4. A compound according to any one of claims 1 to 3, or an enantiomer, diastereomer, salt, ester, prodrug, solvate or solvate of a salt thereof, wherein the compound of formula (I) is selected from:

5. a compound represented by the following general formula (II), or an enantiomer, a diastereomer, a salt, an ester, a prodrug, a solvate or a solvate of a salt thereof,

wherein the content of the first and second substances,

is selected from-or

R is H or COCH₃。

6. The compound of claim 5, or an enantiomer, diastereomer, salt, ester, prodrug, solvate or solvate of a salt thereof, wherein the compound of formula (II) is selected from:

7. use of a compound of any one of claims 1-6, or an enantiomer, diastereomer, salt, ester, prodrug, solvate, or solvate of a salt thereof, as an agonist of the Sirt1 receptor.

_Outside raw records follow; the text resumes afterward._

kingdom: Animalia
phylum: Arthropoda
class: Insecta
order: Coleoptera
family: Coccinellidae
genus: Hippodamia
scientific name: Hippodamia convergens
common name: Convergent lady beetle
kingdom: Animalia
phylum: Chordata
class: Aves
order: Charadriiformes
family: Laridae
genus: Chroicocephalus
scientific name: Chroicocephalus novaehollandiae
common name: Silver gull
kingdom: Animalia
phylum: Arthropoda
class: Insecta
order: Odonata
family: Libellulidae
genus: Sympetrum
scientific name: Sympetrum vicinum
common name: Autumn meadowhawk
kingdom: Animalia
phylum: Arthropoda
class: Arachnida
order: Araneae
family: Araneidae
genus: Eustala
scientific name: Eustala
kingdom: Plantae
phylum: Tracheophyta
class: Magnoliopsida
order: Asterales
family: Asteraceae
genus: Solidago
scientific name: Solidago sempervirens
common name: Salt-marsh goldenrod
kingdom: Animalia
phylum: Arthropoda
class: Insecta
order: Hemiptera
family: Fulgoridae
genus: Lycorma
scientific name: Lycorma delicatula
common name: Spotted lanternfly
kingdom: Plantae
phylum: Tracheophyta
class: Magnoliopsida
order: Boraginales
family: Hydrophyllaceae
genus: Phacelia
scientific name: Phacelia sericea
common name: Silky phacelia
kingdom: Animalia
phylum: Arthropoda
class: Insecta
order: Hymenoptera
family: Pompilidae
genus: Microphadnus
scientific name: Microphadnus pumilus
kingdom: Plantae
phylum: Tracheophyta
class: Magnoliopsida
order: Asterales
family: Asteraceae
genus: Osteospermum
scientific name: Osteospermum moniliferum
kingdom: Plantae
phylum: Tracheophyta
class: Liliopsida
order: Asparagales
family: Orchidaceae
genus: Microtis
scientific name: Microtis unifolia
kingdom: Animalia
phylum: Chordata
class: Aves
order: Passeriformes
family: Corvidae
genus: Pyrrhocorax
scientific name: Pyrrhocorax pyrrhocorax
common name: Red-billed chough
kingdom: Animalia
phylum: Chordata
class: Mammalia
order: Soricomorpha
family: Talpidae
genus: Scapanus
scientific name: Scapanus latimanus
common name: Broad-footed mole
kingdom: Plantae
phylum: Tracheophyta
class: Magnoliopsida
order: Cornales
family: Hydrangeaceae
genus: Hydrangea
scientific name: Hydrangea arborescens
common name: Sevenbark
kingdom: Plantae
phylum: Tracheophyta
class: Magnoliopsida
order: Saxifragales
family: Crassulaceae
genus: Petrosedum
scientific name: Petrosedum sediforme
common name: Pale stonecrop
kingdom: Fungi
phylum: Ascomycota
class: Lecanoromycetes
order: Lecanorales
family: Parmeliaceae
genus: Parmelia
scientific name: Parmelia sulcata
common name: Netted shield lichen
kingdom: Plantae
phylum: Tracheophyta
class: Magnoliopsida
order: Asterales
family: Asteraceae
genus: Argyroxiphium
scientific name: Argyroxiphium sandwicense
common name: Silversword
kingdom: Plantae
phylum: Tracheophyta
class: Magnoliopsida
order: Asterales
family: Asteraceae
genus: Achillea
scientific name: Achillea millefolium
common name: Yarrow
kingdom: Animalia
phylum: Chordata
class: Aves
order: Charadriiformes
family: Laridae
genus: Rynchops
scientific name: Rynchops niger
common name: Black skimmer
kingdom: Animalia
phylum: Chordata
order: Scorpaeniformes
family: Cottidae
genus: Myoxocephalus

8. The use according to claim 7, wherein said use comprises the manufacture of a medicament for the prevention and/or treatment of a disease associated with dysfunction of the Sirt1 receptor; wherein the disease associated with Sirt1 receptor dysfunction is at least one of aging, tumor, diabetes, cardiovascular disease, chronic inflammation, osteoporosis, obesity, hyperuricemia, and gout; the chronic inflammation is at least one of chronic obstructive pulmonary disease, colitis, rheumatoid arthritis, chronic renal failure and gouty arthritis.

9. A medicament containing an effective amount of one or more compounds of any one of claims 1-6, or an enantiomer, diastereomer, salt, ester, prodrug, solvate, or solvate of a salt thereof, and one or more pharmaceutically acceptable excipients.

10. Pharmaceutical according to claim 9, characterized in that it contains an effective amount of one or more compounds according to any one of claims 1 to 6, or a combination of one or more of their enantiomers, diastereomers, salts, esters, prodrugs, solvates or solvates of salts, and one or more other active ingredients.